------ 给定文本 ------

聊聊flink如何兼容StormTopology

本文主要研究一下flink如何兼容StormTopology

实例

    @Test
    public void testStormWordCount() throws Exception {
        //NOTE 1 build Topology the Storm way
        final TopologyBuilder builder = new TopologyBuilder();
        builder.setSpout("spout", new RandomWordSpout(), 1);
        builder.setBolt("count", new WordCountBolt(), 5)
                .fieldsGrouping("spout", new Fields("word"));
        builder.setBolt("print", new PrintBolt(), 1)
                .shuffleGrouping("count");
​
        //NOTE 2 convert StormTopology to FlinkTopology
        FlinkTopology flinkTopology = FlinkTopology.createTopology(builder);
​
        //NOTE 3 execute program locally using FlinkLocalCluster
        Config conf = new Config();
        // only required to stabilize integration test
        conf.put(FlinkLocalCluster.SUBMIT_BLOCKING, true);
​
        final FlinkLocalCluster cluster = FlinkLocalCluster.getLocalCluster();
        cluster.submitTopology("stormWordCount", conf, flinkTopology);
        cluster.shutdown();
    }
  • 这里使用FlinkLocalCluster.getLocalCluster()来创建或获取FlinkLocalCluster,之后调用FlinkLocalCluster.submitTopology来提交topology,结束时通过FlinkLocalCluster.shutdown来关闭cluster
  • 这里构建的RandomWordSpout继承自storm的BaseRichSpout,WordCountBolt继承自storm的BaseBasicBolt;PrintBolt继承自storm的BaseRichBolt(由于flink是使用的Checkpoint机制,不会转换storm的ack操作,因而这里用BaseBasicBolt还是BaseRichBolt都无特别要求)
  • FlinkLocalCluster.submitTopology这里使用的topology是StormTopoloy转换后的FlinkTopology

LocalClusterFactory

flink-release-1.6.2/flink-contrib/flink-storm/src/main/java/org/apache/flink/storm/api/FlinkLocalCluster.java

    // ------------------------------------------------------------------------
    //  Access to default local cluster
    // ------------------------------------------------------------------------
​
    // A different {@link FlinkLocalCluster} to be used for execution of ITCases
    private static LocalClusterFactory currentFactory = new DefaultLocalClusterFactory();
​
    /**
     * Returns a {@link FlinkLocalCluster} that should be used for execution. If no cluster was set by
     * {@link #initialize(LocalClusterFactory)} in advance, a new {@link FlinkLocalCluster} is returned.

------ 练习输入 ------

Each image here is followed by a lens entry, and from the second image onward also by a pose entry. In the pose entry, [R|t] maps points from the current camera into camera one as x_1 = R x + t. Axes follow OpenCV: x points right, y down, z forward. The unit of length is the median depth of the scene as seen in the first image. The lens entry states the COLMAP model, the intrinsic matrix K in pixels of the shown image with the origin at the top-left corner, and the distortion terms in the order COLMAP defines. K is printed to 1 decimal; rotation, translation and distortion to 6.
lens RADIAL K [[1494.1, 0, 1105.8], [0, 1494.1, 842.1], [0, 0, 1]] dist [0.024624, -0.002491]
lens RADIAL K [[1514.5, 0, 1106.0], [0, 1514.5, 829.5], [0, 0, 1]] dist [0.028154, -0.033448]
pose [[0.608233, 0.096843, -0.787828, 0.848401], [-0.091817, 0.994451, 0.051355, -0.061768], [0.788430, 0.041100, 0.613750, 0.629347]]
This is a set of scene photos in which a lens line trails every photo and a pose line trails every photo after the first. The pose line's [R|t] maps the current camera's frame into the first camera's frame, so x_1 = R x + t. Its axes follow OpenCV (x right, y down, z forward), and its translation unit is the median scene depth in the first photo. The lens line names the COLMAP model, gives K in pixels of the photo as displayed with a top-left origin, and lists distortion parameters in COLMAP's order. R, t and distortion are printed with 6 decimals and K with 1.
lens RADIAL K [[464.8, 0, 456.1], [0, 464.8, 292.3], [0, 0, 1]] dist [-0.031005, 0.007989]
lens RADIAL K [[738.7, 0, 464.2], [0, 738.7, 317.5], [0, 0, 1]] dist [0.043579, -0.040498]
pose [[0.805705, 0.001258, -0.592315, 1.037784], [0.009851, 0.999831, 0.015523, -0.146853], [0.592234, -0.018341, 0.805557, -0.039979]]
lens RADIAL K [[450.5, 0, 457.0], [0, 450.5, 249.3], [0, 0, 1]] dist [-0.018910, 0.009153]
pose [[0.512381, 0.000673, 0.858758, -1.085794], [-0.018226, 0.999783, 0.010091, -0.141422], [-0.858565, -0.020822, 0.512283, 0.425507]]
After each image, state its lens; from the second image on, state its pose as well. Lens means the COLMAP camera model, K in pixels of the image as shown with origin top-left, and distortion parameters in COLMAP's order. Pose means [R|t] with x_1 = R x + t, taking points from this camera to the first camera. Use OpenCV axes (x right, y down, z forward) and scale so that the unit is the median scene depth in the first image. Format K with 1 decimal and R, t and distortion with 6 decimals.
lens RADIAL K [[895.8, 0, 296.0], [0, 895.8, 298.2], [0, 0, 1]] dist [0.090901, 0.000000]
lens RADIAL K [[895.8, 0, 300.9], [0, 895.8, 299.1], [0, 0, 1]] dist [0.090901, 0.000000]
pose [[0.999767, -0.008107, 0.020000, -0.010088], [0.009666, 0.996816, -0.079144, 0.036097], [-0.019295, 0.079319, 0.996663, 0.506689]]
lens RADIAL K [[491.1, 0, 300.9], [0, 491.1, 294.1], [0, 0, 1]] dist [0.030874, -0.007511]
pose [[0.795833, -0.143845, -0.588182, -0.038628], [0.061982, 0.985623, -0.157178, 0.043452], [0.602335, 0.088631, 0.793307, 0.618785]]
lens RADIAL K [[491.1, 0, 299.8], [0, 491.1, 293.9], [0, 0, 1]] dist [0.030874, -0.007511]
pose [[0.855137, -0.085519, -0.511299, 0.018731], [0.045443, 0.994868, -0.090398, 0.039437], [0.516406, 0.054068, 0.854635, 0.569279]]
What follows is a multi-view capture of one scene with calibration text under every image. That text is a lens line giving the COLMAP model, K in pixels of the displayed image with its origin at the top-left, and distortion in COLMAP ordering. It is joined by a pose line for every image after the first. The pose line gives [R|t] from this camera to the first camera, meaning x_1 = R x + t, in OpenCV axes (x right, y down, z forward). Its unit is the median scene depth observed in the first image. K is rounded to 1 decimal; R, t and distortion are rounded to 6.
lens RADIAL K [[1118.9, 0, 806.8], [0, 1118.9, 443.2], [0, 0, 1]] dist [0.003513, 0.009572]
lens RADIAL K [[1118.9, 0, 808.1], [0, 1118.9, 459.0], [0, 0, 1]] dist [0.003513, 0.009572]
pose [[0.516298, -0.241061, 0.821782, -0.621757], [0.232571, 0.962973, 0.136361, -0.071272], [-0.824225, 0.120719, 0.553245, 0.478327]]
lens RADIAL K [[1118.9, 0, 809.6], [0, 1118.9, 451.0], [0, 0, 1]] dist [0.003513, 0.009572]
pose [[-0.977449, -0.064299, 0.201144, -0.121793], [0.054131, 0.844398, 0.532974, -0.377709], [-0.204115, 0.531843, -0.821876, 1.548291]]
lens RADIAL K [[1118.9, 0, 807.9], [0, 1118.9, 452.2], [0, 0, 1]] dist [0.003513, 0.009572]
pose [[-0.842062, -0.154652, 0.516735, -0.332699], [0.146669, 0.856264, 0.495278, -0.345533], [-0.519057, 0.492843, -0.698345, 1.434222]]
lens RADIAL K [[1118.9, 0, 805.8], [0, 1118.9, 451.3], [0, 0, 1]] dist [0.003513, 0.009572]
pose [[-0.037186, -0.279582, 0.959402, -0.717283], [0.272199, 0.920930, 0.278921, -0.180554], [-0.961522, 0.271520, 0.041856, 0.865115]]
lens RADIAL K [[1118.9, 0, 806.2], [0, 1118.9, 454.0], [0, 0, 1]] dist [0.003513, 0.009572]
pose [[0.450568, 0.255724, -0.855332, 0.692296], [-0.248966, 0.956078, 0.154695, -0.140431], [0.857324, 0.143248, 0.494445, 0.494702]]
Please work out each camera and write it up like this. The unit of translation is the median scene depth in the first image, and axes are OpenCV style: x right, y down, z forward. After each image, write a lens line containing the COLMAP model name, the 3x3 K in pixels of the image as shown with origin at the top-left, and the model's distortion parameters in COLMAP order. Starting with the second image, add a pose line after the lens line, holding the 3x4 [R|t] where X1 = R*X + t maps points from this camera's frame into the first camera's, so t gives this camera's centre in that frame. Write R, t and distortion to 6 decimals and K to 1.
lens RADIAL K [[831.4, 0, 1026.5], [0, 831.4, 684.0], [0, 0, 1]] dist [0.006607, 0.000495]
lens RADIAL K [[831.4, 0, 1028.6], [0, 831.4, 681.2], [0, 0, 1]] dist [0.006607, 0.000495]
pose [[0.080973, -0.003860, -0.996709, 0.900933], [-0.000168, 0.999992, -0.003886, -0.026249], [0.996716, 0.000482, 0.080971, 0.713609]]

------

指定任务 1
请将记录中从包含“This is a set”的那一行开始、到包含“dist [-0.031005, 0.007989]”的那一行结束的部分（含首尾两行）以两列CSV的形式给出，列名为“查询”和“结果”。每组占一行，两栏各放在一个带引号的字段里，其中的换行改为空格。
指定任务 2
请接着这篇讲flink如何兼容StormTopology的文本，从最后一句之后往下续写。
上面的文本与这些记录互不相关。

书面答案 1
查询,结果
"This is a set of scene photos in which a lens line trails every photo and a pose line trails every photo after the first. The pose line's [R|t] maps the current camera's frame into the first camera's frame, so x_1 = R x + t. Its axes follow OpenCV (x right, y down, z forward), and its translation unit is the median scene depth in the first photo. The lens line names the COLMAP model, gives K in pixels of the photo as displayed with a top-left origin, and lists distortion parameters in COLMAP's order. R, t and distortion are printed with 6 decimals and K with 1.","lens RADIAL K [[464.8, 0, 456.1], [0, 464.8, 292.3], [0, 0, 1]] dist [-0.031005, 0.007989]"

书面答案 2
     *
     * @return a {@link FlinkLocalCluster} to be used for execution
     */
    public static FlinkLocalCluster getLocalCluster() {
        return currentFactory.createLocalCluster();
    }
​
    /**
     * Sets a different factory for FlinkLocalClusters to be used for execution.
     *
     * @param clusterFactory
     *      The LocalClusterFactory to create the local clusters for execution.
     */
    public static void initialize(LocalClusterFactory clusterFactory) {
        currentFactory = Objects.requireNonNull(clusterFactory);
    }
​
    // ------------------------------------------------------------------------
    //  Cluster factory
    // ------------------------------------------------------------------------
​
    /**
     * A factory that creates local clusters.
     */
    public interface LocalClusterFactory {
​
        /**
         * Creates a local Flink cluster.
         * @return A local Flink cluster.
         */
        FlinkLocalCluster createLocalCluster();
    }
​
    /**
     * A factory that instantiates a FlinkLocalCluster.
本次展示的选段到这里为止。